Wed Mar 25 13:41:05 EDT 2015

Hi all,

I had a recent discussion with a site over the meaning of 
Entity.CreationTime and Entity.Validity.

I wanted to share my thoughts and see whether others have the same view 
and whether this might be worth documenting: either as part of an 
updated GLUE document or as some auxiliary document (a "GLUE Processing 
Model" perhaps).

The core question is this: how to know when published data is stale?
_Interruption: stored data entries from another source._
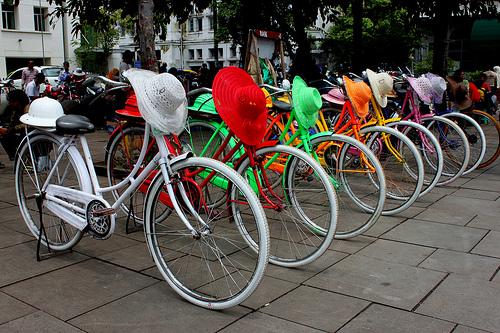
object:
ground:
[0, 120, 499, 332]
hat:
[12, 65, 448, 145]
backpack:
[484, 87, 500, 110]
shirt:
[448, 80, 474, 103]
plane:
[117, 64, 194, 133]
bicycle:
[15, 66, 500, 311]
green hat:
[292, 75, 323, 129]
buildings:
[0, 0, 336, 68]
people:
[21, 59, 119, 99]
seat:
[55, 114, 96, 134]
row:
[0, 60, 499, 333]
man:
[453, 69, 478, 117]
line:
[13, 66, 499, 311]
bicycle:
[105, 84, 340, 268]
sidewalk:
[0, 121, 499, 332]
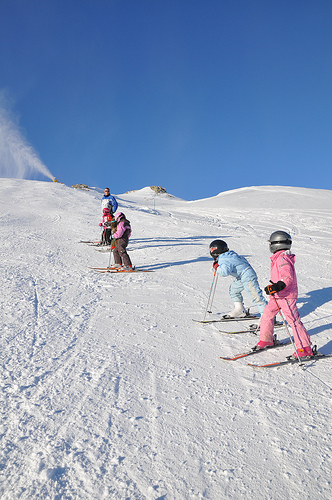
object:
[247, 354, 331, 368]
ski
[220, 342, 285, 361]
ski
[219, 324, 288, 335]
ski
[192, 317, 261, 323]
ski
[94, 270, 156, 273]
ski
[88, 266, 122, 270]
ski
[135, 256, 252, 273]
shadow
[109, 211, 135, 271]
child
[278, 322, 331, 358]
shadow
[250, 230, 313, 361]
child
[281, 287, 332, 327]
shadow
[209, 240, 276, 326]
child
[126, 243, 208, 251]
shadow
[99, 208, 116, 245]
child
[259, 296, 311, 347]
snow pants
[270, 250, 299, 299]
jacket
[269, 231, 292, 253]
helmet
Prima facie, this is easy: simply add Entity.Validity to 
Entity.CreationTime.  If the resulting time is in the past then the 
object is stale.

It becomes slightly tricky when considering an object that passes though 
several caching agents, with each agent pulling updated information 
periodically.

[For those that don't know, this is how the EGEE information system 
currently works; there are three caching levels ("resource-level", 
"site-level", "top-level").  Each level has the same software, "BDII", 
with different configuration.]

First off, I assert that the current info-provider model (a script that 
provides the current up-to-date information) cannot publish 
Entity.Validity.  With a pull-update model, the info-provider cannot 
know when the next request will come.  (To illustrate this, consider two 
agents calling the info-provider with different schedules, or an 
info-provider that supplies information "on demand" whenever a user 
clicks on some web-page).  As the info-provider cannot know when the 
next request will come, it cannot set an Entity.Validity value.
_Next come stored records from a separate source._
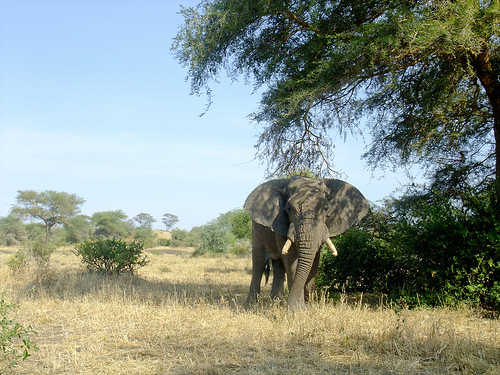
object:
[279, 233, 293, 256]
tusk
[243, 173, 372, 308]
elephant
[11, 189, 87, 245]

However, the info-provider can publish an Entity.CreationTime.  Let's 
suppose it does.  Let's also suppose that the first agent (the 
resource-level BDII) queries every two minutes.  Ideally, the BDII will 
read the data and calculates what Entity.Validity is needed so that 
Entity.Validity+Entity.CreationTime is two minutes in the future.  It 
then records this Entity.Validity along with the original 
Entity.CreationTime.

If (somehow) this data is observed after the two minutes has elapsed, it 
is clear that the data is stale.

Note that it is also possible (i.e., logically self-consistent) for the 
BDII to reset the Entity.CreationTime to the current time.  I suggest 
this isn't done as knowing the original creation time could be quite useful.

The same procedure would happen for the higher levels: each one would 
calculate a (potentially new) Entity.Validity so that the object will 
not be valid after it anticipates fetching fresh data.  This calculated 
Entity.Validity would replace any that already exists in the supplied data.

Assuming you agree with this approach, there are some open questions:

1. should the agent (BDII) reset Entity.CreationTime (I'd say "no"),

2. should the agent (BDII) add an Entity.CreationTime if the source does 
not provide one?

3. what should the agent (BDII) do when faced with stale data?  Should 
it simply log a warning or should it reject the data?

Any thoughts?

Cheers,

Paul.